[Kernel] Simplify get_kv_cache_layout and cache use_trtllm_attention env-dependent bit (#22735)

Signed-off-by: NickLucche <nlucches@redhat.com>
2025-08-16 02:14:08 +02:00
parent ad0297d113
commit 070da660c1
2 changed files with 42 additions and 22 deletions
--- a/vllm/v1/attention/backends/utils.py
+++ b/vllm/v1/attention/backends/utils.py
@@ -248,19 +248,23 @@ class AttentionMetadataBuilder(abc.ABC, Generic[M]):

@functools.lru_cache
 def get_kv_cache_layout():
+    # Format specified by the code.
    global _KV_CACHE_LAYOUT_OVERRIDE
-    # Override with format specified by the user.
+
+    if _KV_CACHE_LAYOUT_OVERRIDE is not None:
+        cache_layout = _KV_CACHE_LAYOUT_OVERRIDE
+        logger.info_once("`_KV_CACHE_LAYOUT_OVERRIDE` variable detected. " \
+                         "Setting KV cache layout to %s.", cache_layout)

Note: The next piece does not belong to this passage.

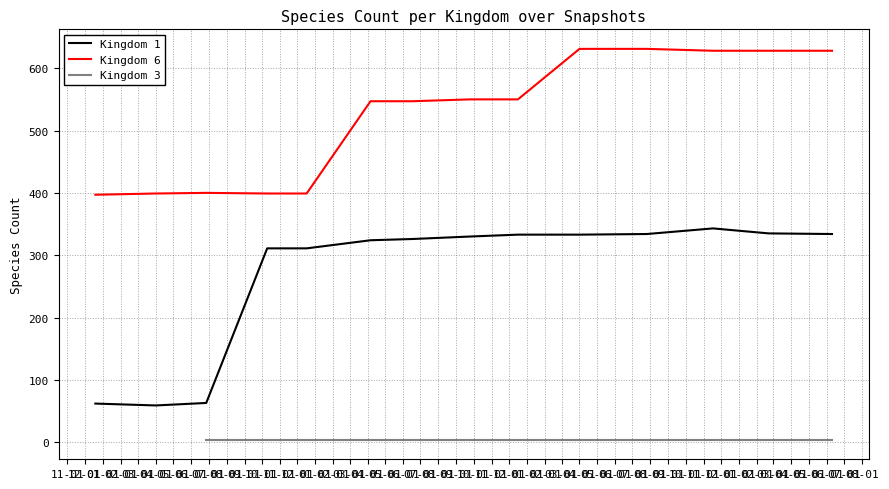

True or false: Kingdom 1 and Kingdom 6 cross at least once.

False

+        return cache_layout
+
+    # Format specified by the user.
    cache_layout = envs.VLLM_KV_CACHE_LAYOUT
+    # When neither the user nor the override specified a layout, get default
    if cache_layout is None:
-        if envs.VLLM_USE_TRTLLM_ATTENTION:
-            cache_layout = "HND"
-        else:
-            cache_layout = get_kv_connector_cache_layout()
+        cache_layout = get_kv_connector_cache_layout()
    else:
        logger.info_once("`VLLM_KV_CACHE_LAYOUT` environment variable " \
        "detected. Setting KV cache layout to %s.", cache_layout)
-    if _KV_CACHE_LAYOUT_OVERRIDE is not None:
-        cache_layout = _KV_CACHE_LAYOUT_OVERRIDE
    return cache_layout